HANOVER, N.H. -- Dartmouth College made news this week when the school's president announced a campus ban on hard liquor. The move is part of an effort to prevent sexual assaults. But some Dartmouth students doubt the measure will make much of a difference.

The ban starts March 30 and impacts all students, even if they are of legal drinking age. Sophomore Kevin Zhang said it will be tough to enforce.

"I think it will be very difficult just because we have a wide, spread-out campus, especially residentially," Zhang said.

Dartmouth College President Philip Hanlon said the ban was in reaction to excessive drinking and the dangerous behavior that sometimes follows.
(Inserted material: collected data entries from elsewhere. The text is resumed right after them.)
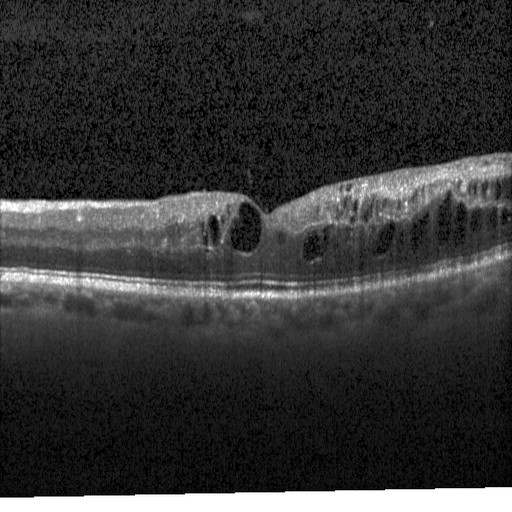
Spectral-domain OCT B-scan: diabetic macular edema.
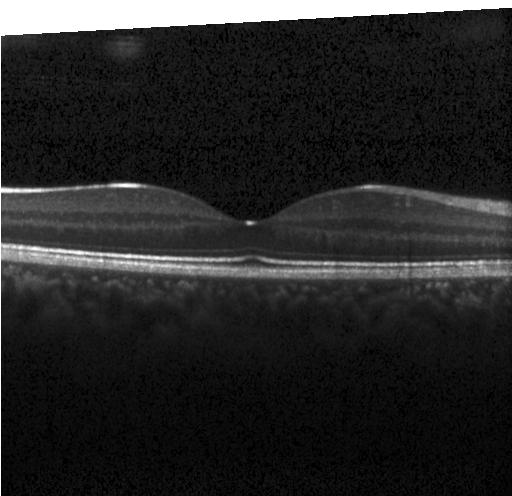 Spectral-domain optical coherence tomography, Heidelberg Spectralis OCT system, optical coherence tomography scan, macular scan.
Diagnosis: no evidence of choroidal neovascularization, diabetic macular edema, or drusen.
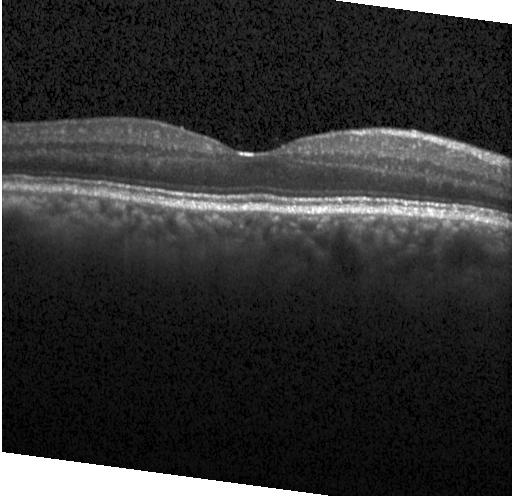

OCT B-scan · centered on the fovea
Diagnosis: no choroidal neovascularization, diabetic macular edema, or drusen.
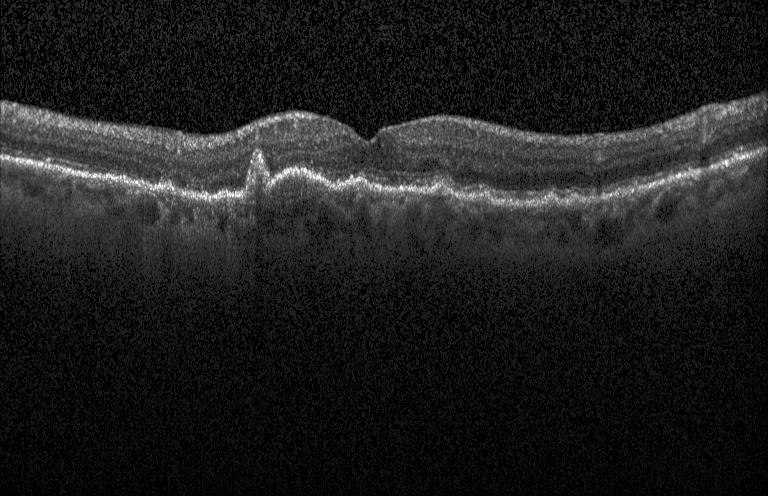
Dx: choroidal neovascularization.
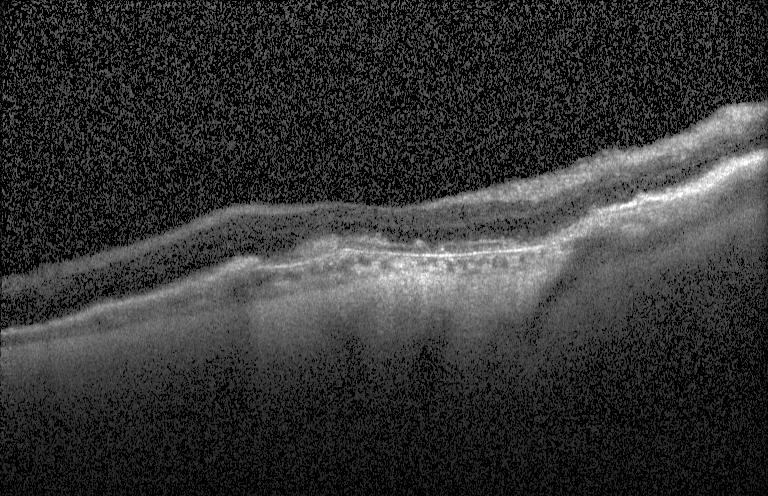
Retinal OCT B-scan.
This B-scan demonstrates choroidal neovascularization.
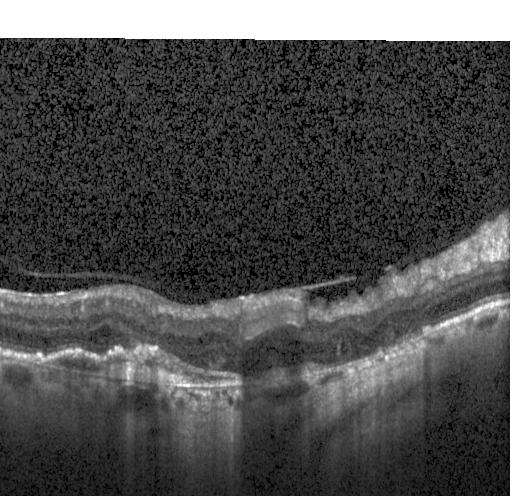

Assessment: a choroidal neovascular membrane.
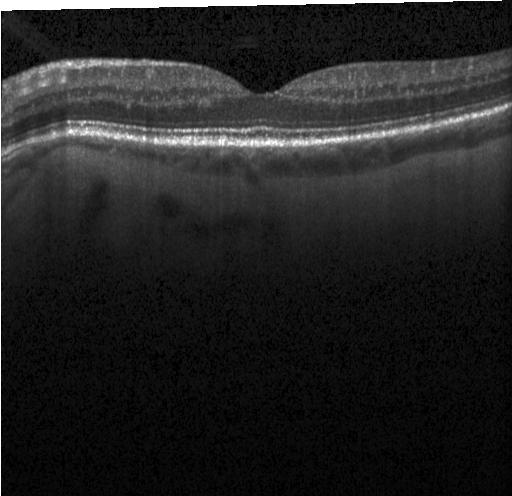
SD-OCT; optical coherence tomography scan.
Diagnosis: no CNV, DME, or drusen.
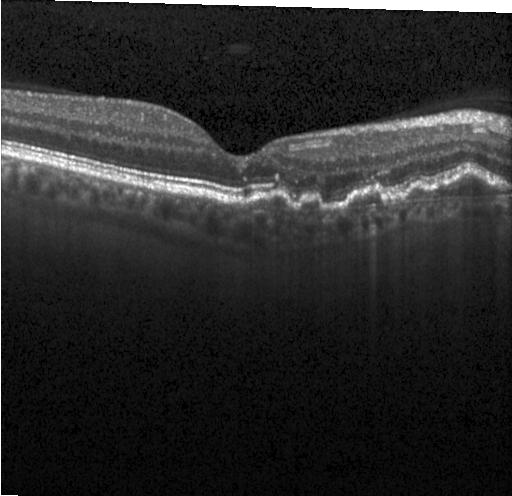

OCT B-scan. Impression: CNV.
Hanlon told students and staff Thursday that "it is hard alcohol -- rather than beer or wine -- that lands students on a hospital gurney."

At least nine schools nationwide have similar bans in place, but in several cases there has been little to no change when it comes to alcohol-related hospitalizations.

At Colby College, where a ban took effect in 2010, the latest annual health report shows there were 50 alcohol-related emergency room visits during the 2013-14 school year.

And Bates College has had a ban since 2001, yet 44 students were hospitalized for alcohol poisoning in 2010.

Dartmouth students realize the ban may not eliminate hard alcohol altogether.

"There's definitely a bit of a gap between what the administration can do and what the students themselves need to do," said sophomore Veronique Davis.

As part of the school's enforcement plan, which seeks to hold Greek organizations more accountable, Dartmouth officials say they will require third-party security and bartenders for social events.